芦澤:私は学生に、新しく生まれ、伸びていく分野に目を向けることを薦めています。
市場が広がるというだけで選択肢が広がります。
自分が必要される機会も増えます。
パイが広がるわけですから、関わる人々の分け前が増えます。
実際に、シリコンバレーは日本より平均給与が伸びています。
私が大学を卒業する頃までは、日本のGDPは増加していました。
でも、そこからずっと横ばいで給与水準も変わっていない。
今ではアメリカとは5倍くらいの差がつき、日本とシリコンバレーの給与水準・物価の差は驚くほど大きい。
日本が横ばいだったこの30年間、シリコンバレーではさまざまなものが生まれ成長してきました。
ビックテックが生まれ、雇用が増え、そこに投資していた人や関わっていた人たちの資産も増えました。
新しく生まれ成長する場所がないと、何が大変なのか。それは今の日本の若者が一番よくわかっていると思います。
前からいた経験のある人たちの下で20年30年ずっと丁稚奉公し、前を行く人以上のものには、なかなかたどり着かないということが起こります。
情報の差、成長機会の差などに触れましたが、人は環境に大きく影響されるということです。いわば「人間は環境の奴隷」なのです。
「どこに身を置くか」がとても重要で、「きちんと考えて選択しましょうね」と学生には伝えています。
星:いきなり外国に住むのが難しい人にとって、必ずしも日本の外でなくてもいいという考えはありますか。

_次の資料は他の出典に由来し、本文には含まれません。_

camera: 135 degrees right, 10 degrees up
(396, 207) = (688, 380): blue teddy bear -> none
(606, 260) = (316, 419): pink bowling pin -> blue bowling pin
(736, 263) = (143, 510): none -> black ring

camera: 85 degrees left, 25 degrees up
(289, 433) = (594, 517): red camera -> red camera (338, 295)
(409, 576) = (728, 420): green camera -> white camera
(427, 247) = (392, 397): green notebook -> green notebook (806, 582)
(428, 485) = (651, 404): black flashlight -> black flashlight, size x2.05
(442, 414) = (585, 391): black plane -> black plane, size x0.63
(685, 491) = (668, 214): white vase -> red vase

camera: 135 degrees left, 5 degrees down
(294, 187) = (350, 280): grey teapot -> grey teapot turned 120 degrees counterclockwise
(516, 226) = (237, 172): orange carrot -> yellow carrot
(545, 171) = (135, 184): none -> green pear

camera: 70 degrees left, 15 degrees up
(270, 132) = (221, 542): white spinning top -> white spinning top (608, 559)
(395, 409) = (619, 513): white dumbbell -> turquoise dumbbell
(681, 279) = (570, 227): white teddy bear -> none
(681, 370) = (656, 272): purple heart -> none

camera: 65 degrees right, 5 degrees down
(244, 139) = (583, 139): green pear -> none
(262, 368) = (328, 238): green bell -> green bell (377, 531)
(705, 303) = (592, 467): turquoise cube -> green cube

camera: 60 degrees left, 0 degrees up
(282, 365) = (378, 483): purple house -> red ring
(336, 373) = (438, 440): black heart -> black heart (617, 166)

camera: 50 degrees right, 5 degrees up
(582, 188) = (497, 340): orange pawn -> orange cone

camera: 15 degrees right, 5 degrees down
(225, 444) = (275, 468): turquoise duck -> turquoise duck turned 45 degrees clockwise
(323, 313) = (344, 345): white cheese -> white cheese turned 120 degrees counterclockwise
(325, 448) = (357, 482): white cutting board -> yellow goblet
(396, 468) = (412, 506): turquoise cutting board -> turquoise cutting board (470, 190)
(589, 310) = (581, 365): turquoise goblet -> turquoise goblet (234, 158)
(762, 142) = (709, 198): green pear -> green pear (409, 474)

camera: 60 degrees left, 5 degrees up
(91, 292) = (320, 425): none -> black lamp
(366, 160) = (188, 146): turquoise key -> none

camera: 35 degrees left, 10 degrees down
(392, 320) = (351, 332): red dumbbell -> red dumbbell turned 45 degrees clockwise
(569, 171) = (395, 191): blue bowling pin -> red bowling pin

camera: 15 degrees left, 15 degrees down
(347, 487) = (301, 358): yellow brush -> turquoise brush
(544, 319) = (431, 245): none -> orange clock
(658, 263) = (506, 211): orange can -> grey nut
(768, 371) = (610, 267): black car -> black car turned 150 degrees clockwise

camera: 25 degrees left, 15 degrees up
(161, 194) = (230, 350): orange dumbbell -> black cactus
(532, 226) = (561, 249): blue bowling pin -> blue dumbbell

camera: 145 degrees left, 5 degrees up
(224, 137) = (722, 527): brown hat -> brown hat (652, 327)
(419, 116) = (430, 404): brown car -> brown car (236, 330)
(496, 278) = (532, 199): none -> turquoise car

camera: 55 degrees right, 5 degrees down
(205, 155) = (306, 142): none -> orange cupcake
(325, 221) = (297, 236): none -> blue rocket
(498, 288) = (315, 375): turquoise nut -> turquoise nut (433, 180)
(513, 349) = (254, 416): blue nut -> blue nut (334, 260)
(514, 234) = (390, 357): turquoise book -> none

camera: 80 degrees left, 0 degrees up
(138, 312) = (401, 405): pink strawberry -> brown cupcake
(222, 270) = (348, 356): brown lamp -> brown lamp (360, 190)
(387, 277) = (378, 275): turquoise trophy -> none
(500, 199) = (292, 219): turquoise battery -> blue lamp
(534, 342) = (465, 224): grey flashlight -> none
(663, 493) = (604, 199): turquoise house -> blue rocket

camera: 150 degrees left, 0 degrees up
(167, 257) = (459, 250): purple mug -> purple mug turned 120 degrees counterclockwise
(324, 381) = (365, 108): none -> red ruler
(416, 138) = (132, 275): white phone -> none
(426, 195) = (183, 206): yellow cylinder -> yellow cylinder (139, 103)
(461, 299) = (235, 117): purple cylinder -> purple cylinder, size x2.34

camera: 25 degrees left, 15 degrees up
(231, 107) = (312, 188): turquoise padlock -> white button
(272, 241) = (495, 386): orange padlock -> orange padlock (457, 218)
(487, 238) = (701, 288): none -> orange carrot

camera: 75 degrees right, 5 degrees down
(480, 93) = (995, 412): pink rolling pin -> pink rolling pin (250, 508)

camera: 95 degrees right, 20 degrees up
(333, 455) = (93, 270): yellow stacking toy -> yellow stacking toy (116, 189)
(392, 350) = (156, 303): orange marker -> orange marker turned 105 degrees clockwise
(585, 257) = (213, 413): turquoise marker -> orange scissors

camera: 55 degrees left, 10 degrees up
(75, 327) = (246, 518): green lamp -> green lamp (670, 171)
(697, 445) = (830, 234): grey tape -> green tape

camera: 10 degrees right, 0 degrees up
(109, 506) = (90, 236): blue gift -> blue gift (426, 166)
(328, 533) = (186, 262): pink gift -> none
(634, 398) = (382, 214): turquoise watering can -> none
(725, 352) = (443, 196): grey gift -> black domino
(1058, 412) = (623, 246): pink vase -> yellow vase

マクロな視点からは、横ばいでも、要所要所ではチャンスがある。
日本で新しいプロジェクトや産業が起こっている場所に身を置くという方向性もいいかと考えました。
芦澤:いいと思います。
「新しいテクノロジーが生まれるところ」は日本にもあると思います。
また、世界でも、日本が「最も課題を抱え、イノベーションが生まれやすい場所」と言われることもあります。
日本は高齢化が最も進んでいる先進国の一つだから、そういう意味では地方医療や高齢化に伴う介護医療の分野が、最もイノベーションが進みやすい場所だと言えます。
一方、大きなテクノロジーが生まれているこのシリコンバレーと、両方いいとこ取りするのが本当はいいと思います。
遣唐使、遣隋使の時代から日本は、先進国から情報や技術、さらには文化や宗教などを持ち帰って、自分たちなりに洗練させ、そして世界に輸出をするぐらいまで伸ばしていくのがとても得意な国。
日本が世界市場を牽引してきた自動車産業も、日本で生まれたのではなく、外国のものを日本に持ち込み発展させたわけですから。
そういう意味で、これから生まれて成長する産業の中に、日本が牽引していくようなものがないか、日本から世界を牽引する産業をつくれないかという観点はぜひ持ってほしいと思っています。